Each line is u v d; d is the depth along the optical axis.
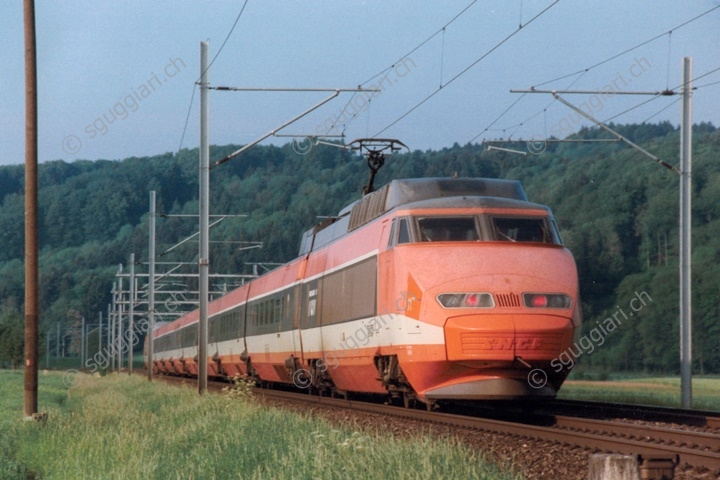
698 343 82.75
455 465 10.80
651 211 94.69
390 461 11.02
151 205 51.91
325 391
────────
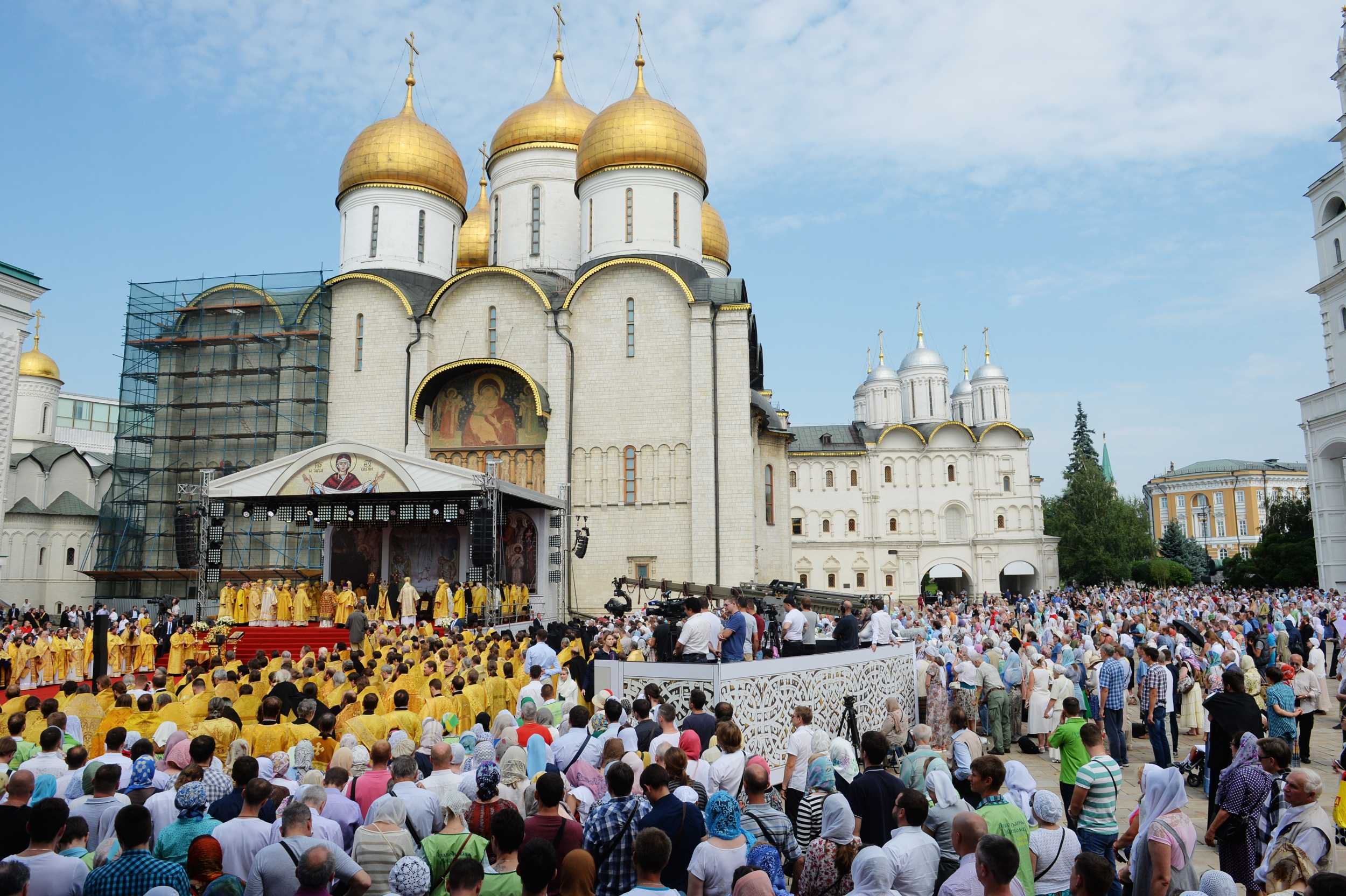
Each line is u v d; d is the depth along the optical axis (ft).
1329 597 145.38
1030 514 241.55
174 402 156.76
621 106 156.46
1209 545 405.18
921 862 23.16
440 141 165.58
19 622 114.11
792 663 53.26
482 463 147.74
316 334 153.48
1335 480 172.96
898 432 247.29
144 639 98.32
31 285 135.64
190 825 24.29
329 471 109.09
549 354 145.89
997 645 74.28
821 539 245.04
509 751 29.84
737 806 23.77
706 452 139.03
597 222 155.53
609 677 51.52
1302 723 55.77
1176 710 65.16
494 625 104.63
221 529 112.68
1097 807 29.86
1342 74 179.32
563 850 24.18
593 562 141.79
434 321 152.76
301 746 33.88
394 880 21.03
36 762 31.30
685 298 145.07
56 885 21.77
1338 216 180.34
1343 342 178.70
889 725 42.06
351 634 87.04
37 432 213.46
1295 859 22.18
────────
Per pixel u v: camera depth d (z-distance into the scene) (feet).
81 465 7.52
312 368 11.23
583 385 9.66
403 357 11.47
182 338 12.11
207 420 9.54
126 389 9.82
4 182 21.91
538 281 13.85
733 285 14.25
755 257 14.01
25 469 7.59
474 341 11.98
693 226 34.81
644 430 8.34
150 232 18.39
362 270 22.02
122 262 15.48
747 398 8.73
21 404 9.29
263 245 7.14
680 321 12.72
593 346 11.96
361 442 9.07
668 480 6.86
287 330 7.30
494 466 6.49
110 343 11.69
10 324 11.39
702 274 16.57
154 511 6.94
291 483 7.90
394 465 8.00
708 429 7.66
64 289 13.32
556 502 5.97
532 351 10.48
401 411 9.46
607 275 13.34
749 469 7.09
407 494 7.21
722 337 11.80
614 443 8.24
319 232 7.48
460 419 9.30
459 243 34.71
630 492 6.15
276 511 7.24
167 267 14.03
────────
* [Directions for this task] Of the entries listed above, reproduce only the lines starting at the line containing "316 334 153.48" and ending at the line containing "1295 859 22.18". Include both, exactly as they stand.

* [Answer box]
316 334 153.48
1335 480 172.96
898 432 247.29
144 639 98.32
31 285 135.64
190 825 24.29
329 471 109.09
549 354 145.89
997 645 74.28
821 539 245.04
509 751 29.84
737 806 23.77
706 452 139.03
597 222 155.53
609 677 51.52
1302 723 55.77
1176 710 65.16
494 625 104.63
221 529 112.68
1097 807 29.86
1342 74 179.32
563 850 24.18
593 562 141.79
434 321 152.76
301 746 33.88
394 880 21.03
36 762 31.30
685 298 145.07
56 885 21.77
1338 216 180.34
1343 342 178.70
889 725 42.06
351 634 87.04
37 432 213.46
1295 859 22.18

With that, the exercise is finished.